[Stored entries]
────────────────────────────────────────
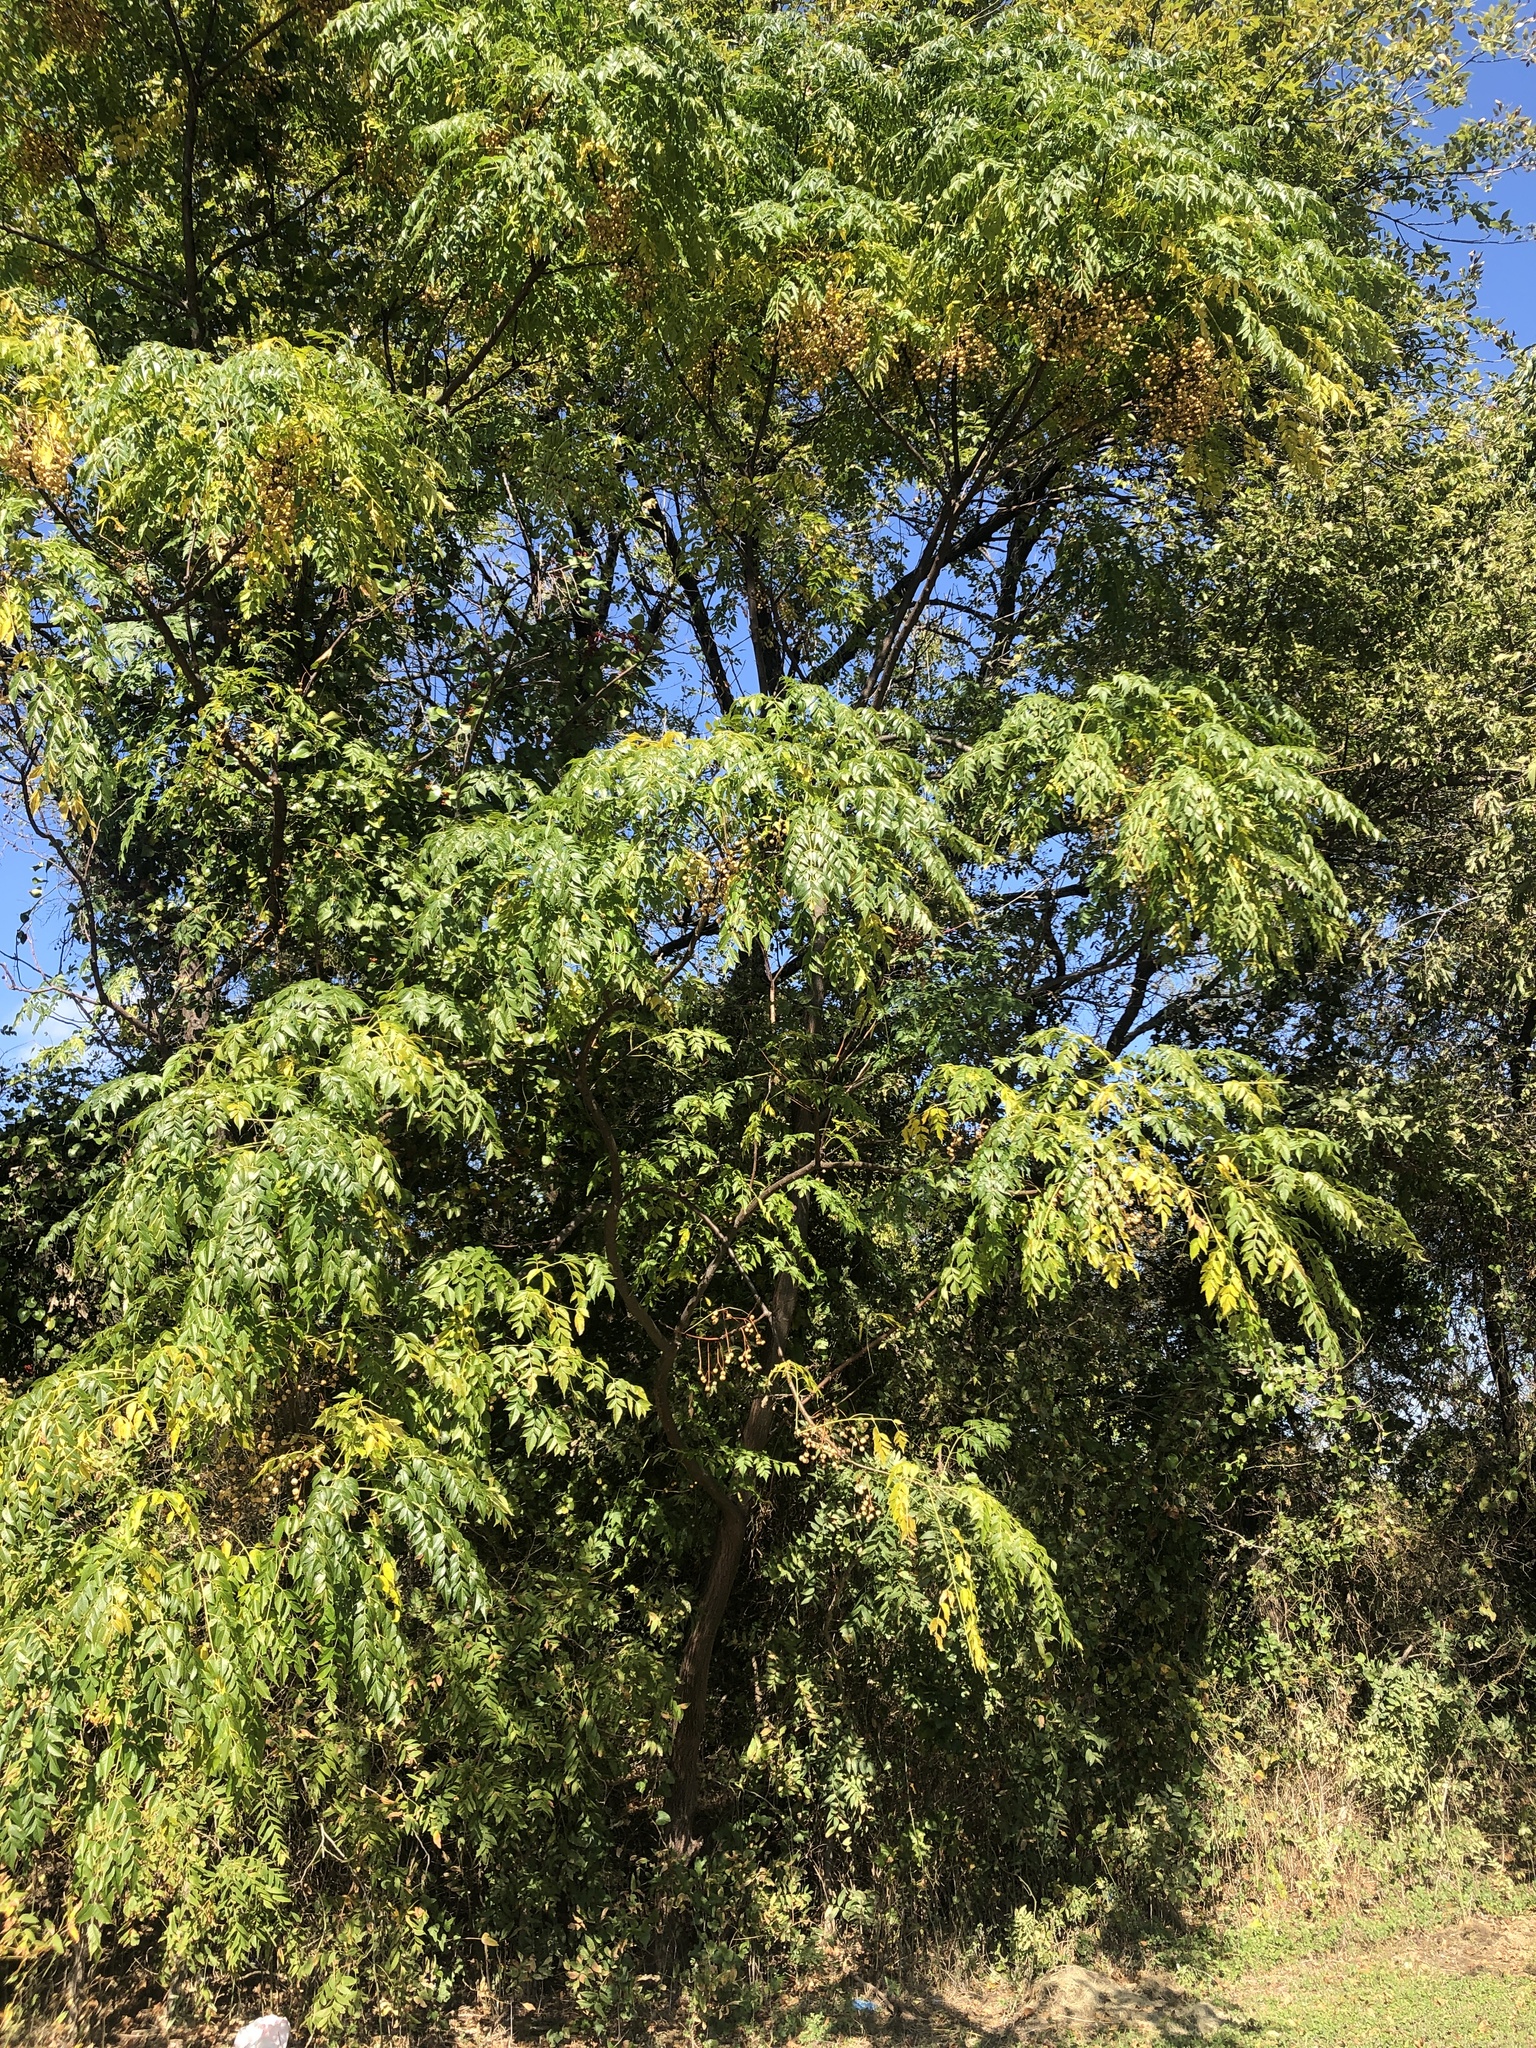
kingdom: Plantae
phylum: Tracheophyta
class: Magnoliopsida
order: Sapindales
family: Meliaceae
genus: Melia
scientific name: Melia azedarach
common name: Chinaberrytree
────────────────────────────────────────
§ **Stated exercise**
Write out every line of the data above word for word, leaving out the pictures.

§ **The completed task**
kingdom: Plantae
phylum: Tracheophyta
class: Magnoliopsida
order: Sapindales
family: Meliaceae
genus: Melia
scientific name: Melia azedarach
common name: Chinaberrytree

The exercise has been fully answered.